Where a line below carries the word "unremarkable", include it in the count, then give the count alone.

• _Data supplied_
::::
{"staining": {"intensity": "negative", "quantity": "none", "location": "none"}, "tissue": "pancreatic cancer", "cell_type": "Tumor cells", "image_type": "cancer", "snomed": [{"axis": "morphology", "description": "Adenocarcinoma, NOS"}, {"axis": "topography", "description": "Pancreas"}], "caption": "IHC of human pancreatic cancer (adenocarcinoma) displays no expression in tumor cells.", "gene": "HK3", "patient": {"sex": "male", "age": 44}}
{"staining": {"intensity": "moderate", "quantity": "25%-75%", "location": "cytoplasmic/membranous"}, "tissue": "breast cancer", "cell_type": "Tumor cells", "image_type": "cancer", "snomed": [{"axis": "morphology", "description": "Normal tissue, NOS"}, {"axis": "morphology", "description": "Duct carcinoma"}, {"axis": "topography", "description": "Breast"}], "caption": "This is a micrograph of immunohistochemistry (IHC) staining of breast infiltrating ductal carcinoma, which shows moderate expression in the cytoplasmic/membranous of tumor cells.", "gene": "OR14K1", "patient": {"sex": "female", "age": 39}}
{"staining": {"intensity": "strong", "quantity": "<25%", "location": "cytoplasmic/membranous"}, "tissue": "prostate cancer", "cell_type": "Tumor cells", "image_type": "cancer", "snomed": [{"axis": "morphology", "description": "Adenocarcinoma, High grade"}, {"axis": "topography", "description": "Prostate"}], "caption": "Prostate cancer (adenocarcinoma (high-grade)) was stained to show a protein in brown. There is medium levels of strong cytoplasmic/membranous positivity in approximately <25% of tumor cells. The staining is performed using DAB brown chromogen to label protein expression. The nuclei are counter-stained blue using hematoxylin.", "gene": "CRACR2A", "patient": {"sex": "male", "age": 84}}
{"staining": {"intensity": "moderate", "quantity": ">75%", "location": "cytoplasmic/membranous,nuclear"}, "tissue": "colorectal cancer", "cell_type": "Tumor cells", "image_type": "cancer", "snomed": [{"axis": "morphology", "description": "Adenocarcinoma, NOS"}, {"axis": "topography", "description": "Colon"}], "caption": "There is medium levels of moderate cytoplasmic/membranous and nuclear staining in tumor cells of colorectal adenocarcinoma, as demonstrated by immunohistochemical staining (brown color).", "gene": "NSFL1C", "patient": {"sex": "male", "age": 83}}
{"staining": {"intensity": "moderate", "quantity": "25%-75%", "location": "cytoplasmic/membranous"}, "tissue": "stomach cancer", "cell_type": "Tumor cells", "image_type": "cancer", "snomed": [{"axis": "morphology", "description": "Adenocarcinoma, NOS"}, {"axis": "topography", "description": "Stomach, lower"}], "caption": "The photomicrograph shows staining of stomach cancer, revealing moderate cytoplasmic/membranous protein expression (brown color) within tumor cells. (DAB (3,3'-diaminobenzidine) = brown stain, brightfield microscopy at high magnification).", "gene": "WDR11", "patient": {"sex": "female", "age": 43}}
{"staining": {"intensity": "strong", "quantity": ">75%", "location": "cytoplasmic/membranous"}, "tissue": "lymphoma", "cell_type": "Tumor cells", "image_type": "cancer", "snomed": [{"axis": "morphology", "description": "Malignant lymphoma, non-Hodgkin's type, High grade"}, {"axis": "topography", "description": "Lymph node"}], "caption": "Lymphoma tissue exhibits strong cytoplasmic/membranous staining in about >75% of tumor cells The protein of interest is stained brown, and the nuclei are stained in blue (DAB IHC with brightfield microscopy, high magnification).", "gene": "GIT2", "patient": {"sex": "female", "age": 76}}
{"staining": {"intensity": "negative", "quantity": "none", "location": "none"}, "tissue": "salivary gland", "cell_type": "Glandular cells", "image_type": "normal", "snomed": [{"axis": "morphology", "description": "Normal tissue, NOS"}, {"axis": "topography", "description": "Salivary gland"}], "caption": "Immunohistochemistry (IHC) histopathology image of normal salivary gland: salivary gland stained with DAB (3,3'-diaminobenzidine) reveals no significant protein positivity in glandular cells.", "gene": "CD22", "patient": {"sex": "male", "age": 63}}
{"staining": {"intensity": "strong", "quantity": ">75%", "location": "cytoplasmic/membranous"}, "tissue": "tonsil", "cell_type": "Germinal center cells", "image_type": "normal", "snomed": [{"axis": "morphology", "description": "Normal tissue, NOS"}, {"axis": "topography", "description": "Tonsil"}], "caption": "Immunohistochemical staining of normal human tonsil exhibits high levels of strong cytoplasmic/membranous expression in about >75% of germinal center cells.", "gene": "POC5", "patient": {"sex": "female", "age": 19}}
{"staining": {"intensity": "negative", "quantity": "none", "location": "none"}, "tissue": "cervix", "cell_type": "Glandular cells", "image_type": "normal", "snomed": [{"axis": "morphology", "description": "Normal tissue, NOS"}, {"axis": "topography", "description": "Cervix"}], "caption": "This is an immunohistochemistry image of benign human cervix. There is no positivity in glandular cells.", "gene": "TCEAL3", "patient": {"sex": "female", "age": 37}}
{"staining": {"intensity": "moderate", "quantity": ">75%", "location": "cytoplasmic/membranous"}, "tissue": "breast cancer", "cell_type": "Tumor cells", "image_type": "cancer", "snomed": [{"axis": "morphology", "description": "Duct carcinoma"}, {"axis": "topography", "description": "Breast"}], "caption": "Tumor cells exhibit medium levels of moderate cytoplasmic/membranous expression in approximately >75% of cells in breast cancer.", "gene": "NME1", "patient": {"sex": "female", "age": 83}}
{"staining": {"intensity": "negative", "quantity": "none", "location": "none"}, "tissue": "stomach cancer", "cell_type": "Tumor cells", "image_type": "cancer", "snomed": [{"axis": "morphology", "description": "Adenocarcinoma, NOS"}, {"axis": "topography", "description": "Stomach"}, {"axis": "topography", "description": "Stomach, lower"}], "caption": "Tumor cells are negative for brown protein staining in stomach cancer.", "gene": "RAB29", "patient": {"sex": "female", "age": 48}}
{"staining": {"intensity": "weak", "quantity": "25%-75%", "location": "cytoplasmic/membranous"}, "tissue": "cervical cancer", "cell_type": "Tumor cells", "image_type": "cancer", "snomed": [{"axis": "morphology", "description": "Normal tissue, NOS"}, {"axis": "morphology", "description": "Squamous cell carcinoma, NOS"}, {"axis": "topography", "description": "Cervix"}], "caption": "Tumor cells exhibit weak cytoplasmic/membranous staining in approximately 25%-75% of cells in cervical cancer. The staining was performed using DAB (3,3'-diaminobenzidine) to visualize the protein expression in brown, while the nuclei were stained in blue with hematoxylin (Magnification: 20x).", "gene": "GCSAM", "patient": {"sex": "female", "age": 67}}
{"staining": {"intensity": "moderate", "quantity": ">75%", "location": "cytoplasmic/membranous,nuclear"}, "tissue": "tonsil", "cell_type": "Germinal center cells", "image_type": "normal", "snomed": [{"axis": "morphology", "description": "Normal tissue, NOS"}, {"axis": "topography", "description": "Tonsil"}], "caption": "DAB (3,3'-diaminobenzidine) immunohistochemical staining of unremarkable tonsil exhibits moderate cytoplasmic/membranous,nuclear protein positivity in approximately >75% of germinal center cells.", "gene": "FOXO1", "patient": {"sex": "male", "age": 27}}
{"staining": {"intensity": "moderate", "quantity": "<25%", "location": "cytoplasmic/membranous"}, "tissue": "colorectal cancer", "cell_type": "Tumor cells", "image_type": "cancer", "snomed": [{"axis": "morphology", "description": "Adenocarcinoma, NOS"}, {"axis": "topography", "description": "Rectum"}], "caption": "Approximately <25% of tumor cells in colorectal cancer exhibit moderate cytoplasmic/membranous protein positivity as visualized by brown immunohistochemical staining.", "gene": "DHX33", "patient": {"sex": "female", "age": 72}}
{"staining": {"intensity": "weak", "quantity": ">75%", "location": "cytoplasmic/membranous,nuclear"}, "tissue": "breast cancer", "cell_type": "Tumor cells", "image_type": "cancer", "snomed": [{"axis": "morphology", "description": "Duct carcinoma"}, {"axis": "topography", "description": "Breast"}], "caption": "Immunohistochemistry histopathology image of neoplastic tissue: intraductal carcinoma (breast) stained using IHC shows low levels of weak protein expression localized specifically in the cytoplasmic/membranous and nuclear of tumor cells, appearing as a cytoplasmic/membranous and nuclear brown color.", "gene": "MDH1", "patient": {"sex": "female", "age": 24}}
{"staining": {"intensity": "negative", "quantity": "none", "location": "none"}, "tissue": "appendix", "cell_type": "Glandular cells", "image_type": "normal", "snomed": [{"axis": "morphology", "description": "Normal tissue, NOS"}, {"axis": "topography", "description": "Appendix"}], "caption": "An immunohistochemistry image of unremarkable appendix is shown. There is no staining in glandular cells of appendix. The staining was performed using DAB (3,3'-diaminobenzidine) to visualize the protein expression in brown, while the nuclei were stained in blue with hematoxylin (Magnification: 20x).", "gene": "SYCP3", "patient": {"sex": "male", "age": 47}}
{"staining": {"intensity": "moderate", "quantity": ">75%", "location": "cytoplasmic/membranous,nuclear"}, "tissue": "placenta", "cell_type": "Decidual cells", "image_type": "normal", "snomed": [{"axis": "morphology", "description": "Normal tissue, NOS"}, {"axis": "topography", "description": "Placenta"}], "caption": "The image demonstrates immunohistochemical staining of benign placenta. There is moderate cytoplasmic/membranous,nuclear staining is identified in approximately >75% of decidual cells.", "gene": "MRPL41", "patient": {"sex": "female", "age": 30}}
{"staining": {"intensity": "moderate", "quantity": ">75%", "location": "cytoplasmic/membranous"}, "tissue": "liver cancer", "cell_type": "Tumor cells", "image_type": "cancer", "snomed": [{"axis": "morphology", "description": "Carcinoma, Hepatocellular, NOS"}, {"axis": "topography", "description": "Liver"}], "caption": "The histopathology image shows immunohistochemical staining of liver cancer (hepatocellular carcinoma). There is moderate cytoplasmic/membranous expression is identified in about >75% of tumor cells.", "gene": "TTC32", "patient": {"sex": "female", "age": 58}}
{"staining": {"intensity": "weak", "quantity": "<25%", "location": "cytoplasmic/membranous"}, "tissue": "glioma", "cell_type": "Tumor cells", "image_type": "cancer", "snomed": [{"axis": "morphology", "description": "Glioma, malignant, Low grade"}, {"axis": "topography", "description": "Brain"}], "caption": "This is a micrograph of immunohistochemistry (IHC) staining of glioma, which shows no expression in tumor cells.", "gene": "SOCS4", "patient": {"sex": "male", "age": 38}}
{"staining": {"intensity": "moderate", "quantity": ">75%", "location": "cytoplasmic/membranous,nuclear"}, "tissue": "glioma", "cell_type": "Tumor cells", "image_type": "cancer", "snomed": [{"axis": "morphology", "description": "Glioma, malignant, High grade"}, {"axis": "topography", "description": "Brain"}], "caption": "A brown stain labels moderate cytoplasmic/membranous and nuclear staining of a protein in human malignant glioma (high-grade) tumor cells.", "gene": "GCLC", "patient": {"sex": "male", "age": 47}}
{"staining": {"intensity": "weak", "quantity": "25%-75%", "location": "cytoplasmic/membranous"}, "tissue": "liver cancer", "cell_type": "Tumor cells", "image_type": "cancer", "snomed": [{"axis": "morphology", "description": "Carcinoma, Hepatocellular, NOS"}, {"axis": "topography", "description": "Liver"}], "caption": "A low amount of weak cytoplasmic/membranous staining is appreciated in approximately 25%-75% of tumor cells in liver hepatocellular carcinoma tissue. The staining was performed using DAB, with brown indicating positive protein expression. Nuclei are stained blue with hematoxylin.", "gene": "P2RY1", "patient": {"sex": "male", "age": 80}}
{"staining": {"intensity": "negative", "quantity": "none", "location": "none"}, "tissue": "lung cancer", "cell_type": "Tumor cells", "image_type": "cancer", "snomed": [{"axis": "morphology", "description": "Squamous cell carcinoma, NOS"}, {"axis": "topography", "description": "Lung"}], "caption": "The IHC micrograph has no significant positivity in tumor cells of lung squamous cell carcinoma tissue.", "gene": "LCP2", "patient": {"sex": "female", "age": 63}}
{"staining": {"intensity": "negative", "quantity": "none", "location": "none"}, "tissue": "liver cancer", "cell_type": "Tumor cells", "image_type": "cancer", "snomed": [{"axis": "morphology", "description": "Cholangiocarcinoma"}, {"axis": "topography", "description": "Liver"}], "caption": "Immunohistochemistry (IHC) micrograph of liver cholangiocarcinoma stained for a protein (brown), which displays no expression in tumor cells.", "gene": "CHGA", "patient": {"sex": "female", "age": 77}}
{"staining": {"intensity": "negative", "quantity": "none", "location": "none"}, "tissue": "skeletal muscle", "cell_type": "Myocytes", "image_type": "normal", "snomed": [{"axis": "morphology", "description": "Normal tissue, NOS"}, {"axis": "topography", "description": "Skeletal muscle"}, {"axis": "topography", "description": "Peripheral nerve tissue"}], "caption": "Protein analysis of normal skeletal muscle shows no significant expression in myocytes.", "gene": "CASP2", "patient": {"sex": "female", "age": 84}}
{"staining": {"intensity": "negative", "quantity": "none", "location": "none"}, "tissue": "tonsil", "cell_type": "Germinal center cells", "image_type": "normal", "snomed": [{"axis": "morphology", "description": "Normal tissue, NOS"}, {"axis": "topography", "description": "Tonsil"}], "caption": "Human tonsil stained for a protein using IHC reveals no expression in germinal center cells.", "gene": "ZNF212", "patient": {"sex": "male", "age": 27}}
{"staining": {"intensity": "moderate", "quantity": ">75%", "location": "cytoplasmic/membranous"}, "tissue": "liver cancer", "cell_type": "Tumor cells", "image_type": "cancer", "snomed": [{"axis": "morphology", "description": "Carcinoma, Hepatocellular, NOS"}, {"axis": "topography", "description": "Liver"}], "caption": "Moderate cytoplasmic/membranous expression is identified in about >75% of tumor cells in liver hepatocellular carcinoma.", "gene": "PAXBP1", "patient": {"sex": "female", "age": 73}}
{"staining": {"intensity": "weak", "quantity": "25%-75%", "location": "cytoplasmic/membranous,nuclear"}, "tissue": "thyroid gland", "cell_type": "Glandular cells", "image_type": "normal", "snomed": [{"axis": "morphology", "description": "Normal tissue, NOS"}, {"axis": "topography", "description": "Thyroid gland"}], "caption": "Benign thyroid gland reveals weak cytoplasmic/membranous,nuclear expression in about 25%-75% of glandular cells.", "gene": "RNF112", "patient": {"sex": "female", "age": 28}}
::::
• _Answer to this exercise_
2